#### Your objective
An exact reproduction of the data below is the required answer.

#### Working data
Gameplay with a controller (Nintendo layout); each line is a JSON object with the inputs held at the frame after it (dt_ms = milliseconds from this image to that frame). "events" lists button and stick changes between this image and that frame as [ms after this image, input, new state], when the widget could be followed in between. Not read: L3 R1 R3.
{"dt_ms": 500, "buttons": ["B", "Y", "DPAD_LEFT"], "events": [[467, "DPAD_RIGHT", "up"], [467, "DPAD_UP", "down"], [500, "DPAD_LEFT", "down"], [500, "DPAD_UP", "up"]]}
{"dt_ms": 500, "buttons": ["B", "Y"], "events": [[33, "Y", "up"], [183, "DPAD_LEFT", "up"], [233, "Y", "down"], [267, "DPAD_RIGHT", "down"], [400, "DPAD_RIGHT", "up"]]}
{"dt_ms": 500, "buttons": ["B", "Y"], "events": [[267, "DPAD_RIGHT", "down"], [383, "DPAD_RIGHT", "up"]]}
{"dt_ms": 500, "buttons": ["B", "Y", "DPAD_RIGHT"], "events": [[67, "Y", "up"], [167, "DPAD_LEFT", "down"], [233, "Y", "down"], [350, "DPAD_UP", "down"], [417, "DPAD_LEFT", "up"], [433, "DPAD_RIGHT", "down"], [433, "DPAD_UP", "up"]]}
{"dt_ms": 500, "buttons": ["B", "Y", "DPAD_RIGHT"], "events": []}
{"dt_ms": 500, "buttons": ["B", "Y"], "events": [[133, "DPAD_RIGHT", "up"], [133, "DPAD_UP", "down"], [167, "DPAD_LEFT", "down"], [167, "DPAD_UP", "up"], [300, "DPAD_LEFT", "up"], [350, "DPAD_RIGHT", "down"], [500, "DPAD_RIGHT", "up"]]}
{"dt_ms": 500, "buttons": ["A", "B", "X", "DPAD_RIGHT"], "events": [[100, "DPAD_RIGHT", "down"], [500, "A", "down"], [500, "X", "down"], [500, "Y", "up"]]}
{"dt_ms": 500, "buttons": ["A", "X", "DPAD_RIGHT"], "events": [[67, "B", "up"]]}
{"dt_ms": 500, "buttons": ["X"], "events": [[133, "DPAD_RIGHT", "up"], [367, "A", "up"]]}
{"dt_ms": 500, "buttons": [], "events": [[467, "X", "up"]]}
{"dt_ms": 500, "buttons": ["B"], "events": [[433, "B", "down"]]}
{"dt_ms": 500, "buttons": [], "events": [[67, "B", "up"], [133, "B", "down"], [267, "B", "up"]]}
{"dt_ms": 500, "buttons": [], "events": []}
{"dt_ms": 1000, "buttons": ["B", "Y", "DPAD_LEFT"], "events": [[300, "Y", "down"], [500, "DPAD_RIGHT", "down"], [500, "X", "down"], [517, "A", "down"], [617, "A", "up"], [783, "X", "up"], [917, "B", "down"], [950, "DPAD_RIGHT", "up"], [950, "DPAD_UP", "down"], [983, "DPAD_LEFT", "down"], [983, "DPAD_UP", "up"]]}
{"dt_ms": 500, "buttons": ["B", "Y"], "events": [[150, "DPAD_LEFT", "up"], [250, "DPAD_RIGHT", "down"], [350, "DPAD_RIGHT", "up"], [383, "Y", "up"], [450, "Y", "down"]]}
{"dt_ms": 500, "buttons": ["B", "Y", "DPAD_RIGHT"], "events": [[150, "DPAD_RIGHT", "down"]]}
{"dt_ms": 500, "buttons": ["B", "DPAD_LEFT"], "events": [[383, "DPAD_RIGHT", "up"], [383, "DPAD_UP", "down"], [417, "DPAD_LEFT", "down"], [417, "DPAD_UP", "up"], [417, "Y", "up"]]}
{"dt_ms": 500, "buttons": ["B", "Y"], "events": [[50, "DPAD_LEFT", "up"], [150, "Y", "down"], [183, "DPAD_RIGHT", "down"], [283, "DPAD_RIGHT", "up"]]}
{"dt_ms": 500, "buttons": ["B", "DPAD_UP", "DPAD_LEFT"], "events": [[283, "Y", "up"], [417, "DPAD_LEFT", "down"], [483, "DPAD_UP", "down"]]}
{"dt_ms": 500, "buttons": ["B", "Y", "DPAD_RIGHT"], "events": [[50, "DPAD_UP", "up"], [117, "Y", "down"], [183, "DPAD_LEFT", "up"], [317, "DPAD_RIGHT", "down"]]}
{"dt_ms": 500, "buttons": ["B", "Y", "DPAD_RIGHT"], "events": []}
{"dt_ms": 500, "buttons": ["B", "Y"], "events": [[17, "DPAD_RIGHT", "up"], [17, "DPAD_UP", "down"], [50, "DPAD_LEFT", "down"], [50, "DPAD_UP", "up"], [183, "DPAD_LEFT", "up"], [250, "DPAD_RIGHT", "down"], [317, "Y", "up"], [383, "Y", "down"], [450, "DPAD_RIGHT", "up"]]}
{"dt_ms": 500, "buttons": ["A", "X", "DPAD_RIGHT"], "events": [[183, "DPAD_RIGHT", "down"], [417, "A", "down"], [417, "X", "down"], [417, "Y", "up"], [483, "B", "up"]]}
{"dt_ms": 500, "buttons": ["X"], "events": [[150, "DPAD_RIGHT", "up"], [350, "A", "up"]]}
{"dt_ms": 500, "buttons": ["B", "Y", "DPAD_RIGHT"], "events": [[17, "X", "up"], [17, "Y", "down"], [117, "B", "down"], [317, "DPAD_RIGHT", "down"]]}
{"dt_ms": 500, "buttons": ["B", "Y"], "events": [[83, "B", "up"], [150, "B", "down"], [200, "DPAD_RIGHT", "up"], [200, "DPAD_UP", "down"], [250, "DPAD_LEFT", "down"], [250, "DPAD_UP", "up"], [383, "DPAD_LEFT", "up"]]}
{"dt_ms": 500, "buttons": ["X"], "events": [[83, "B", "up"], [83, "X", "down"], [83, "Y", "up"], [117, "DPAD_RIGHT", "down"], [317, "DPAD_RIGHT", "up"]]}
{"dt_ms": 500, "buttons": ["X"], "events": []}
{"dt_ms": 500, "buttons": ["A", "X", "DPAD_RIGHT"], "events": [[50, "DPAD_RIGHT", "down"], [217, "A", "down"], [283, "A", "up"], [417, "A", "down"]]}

#### Your response
Gameplay with a controller (Nintendo layout); each line is a JSON object with the inputs held at the frame after it (dt_ms = milliseconds from this image to that frame). "events" lists button and stick changes between this image and that frame as [ms after this image, input, new state], when the widget could be followed in between. Not read: L3 R1 R3.
{"dt_ms": 500, "buttons": ["B", "Y", "DPAD_LEFT"], "events": [[467, "DPAD_RIGHT", "up"], [467, "DPAD_UP", "down"], [500, "DPAD_LEFT", "down"], [500, "DPAD_UP", "up"]]}
{"dt_ms": 500, "buttons": ["B", "Y"], "events": [[33, "Y", "up"], [183, "DPAD_LEFT", "up"], [233, "Y", "down"], [267, "DPAD_RIGHT", "down"], [400, "DPAD_RIGHT", "up"]]}
{"dt_ms": 500, "buttons": ["B", "Y"], "events": [[267, "DPAD_RIGHT", "down"], [383, "DPAD_RIGHT", "up"]]}
{"dt_ms": 500, "buttons": ["B", "Y", "DPAD_RIGHT"], "events": [[67, "Y", "up"], [167, "DPAD_LEFT", "down"], [233, "Y", "down"], [350, "DPAD_UP", "down"], [417, "DPAD_LEFT", "up"], [433, "DPAD_RIGHT", "down"], [433, "DPAD_UP", "up"]]}
{"dt_ms": 500, "buttons": ["B", "Y", "DPAD_RIGHT"], "events": []}
{"dt_ms": 500, "buttons": ["B", "Y"], "events": [[133, "DPAD_RIGHT", "up"], [133, "DPAD_UP", "down"], [167, "DPAD_LEFT", "down"], [167, "DPAD_UP", "up"], [300, "DPAD_LEFT", "up"], [350, "DPAD_RIGHT", "down"], [500, "DPAD_RIGHT", "up"]]}
{"dt_ms": 500, "buttons": ["A", "B", "X", "DPAD_RIGHT"], "events": [[100, "DPAD_RIGHT", "down"], [500, "A", "down"], [500, "X", "down"], [500, "Y", "up"]]}
{"dt_ms": 500, "buttons": ["A", "X", "DPAD_RIGHT"], "events": [[67, "B", "up"]]}
{"dt_ms": 500, "buttons": ["X"], "events": [[133, "DPAD_RIGHT", "up"], [367, "A", "up"]]}
{"dt_ms": 500, "buttons": [], "events": [[467, "X", "up"]]}
{"dt_ms": 500, "buttons": ["B"], "events": [[433, "B", "down"]]}
{"dt_ms": 500, "buttons": [], "events": [[67, "B", "up"], [133, "B", "down"], [267, "B", "up"]]}
{"dt_ms": 500, "buttons": [], "events": []}
{"dt_ms": 1000, "buttons": ["B", "Y", "DPAD_LEFT"], "events": [[300, "Y", "down"], [500, "DPAD_RIGHT", "down"], [500, "X", "down"], [517, "A", "down"], [617, "A", "up"], [783, "X", "up"], [917, "B", "down"], [950, "DPAD_RIGHT", "up"], [950, "DPAD_UP", "down"], [983, "DPAD_LEFT", "down"], [983, "DPAD_UP", "up"]]}
{"dt_ms": 500, "buttons": ["B", "Y"], "events": [[150, "DPAD_LEFT", "up"], [250, "DPAD_RIGHT", "down"], [350, "DPAD_RIGHT", "up"], [383, "Y", "up"], [450, "Y", "down"]]}
{"dt_ms": 500, "buttons": ["B", "Y", "DPAD_RIGHT"], "events": [[150, "DPAD_RIGHT", "down"]]}
{"dt_ms": 500, "buttons": ["B", "DPAD_LEFT"], "events": [[383, "DPAD_RIGHT", "up"], [383, "DPAD_UP", "down"], [417, "DPAD_LEFT", "down"], [417, "DPAD_UP", "up"], [417, "Y", "up"]]}
{"dt_ms": 500, "buttons": ["B", "Y"], "events": [[50, "DPAD_LEFT", "up"], [150, "Y", "down"], [183, "DPAD_RIGHT", "down"], [283, "DPAD_RIGHT", "up"]]}
{"dt_ms": 500, "buttons": ["B", "DPAD_UP", "DPAD_LEFT"], "events": [[283, "Y", "up"], [417, "DPAD_LEFT", "down"], [483, "DPAD_UP", "down"]]}
{"dt_ms": 500, "buttons": ["B", "Y", "DPAD_RIGHT"], "events": [[50, "DPAD_UP", "up"], [117, "Y", "down"], [183, "DPAD_LEFT", "up"], [317, "DPAD_RIGHT", "down"]]}
{"dt_ms": 500, "buttons": ["B", "Y", "DPAD_RIGHT"], "events": []}
{"dt_ms": 500, "buttons": ["B", "Y"], "events": [[17, "DPAD_RIGHT", "up"], [17, "DPAD_UP", "down"], [50, "DPAD_LEFT", "down"], [50, "DPAD_UP", "up"], [183, "DPAD_LEFT", "up"], [250, "DPAD_RIGHT", "down"], [317, "Y", "up"], [383, "Y", "down"], [450, "DPAD_RIGHT", "up"]]}
{"dt_ms": 500, "buttons": ["A", "X", "DPAD_RIGHT"], "events": [[183, "DPAD_RIGHT", "down"], [417, "A", "down"], [417, "X", "down"], [417, "Y", "up"], [483, "B", "up"]]}
{"dt_ms": 500, "buttons": ["X"], "events": [[150, "DPAD_RIGHT", "up"], [350, "A", "up"]]}
{"dt_ms": 500, "buttons": ["B", "Y", "DPAD_RIGHT"], "events": [[17, "X", "up"], [17, "Y", "down"], [117, "B", "down"], [317, "DPAD_RIGHT", "down"]]}
{"dt_ms": 500, "buttons": ["B", "Y"], "events": [[83, "B", "up"], [150, "B", "down"], [200, "DPAD_RIGHT", "up"], [200, "DPAD_UP", "down"], [250, "DPAD_LEFT", "down"], [250, "DPAD_UP", "up"], [383, "DPAD_LEFT", "up"]]}
{"dt_ms": 500, "buttons": ["X"], "events": [[83, "B", "up"], [83, "X", "down"], [83, "Y", "up"], [117, "DPAD_RIGHT", "down"], [317, "DPAD_RIGHT", "up"]]}
{"dt_ms": 500, "buttons": ["X"], "events": []}
{"dt_ms": 500, "buttons": ["A", "X", "DPAD_RIGHT"], "events": [[50, "DPAD_RIGHT", "down"], [217, "A", "down"], [283, "A", "up"], [417, "A", "down"]]}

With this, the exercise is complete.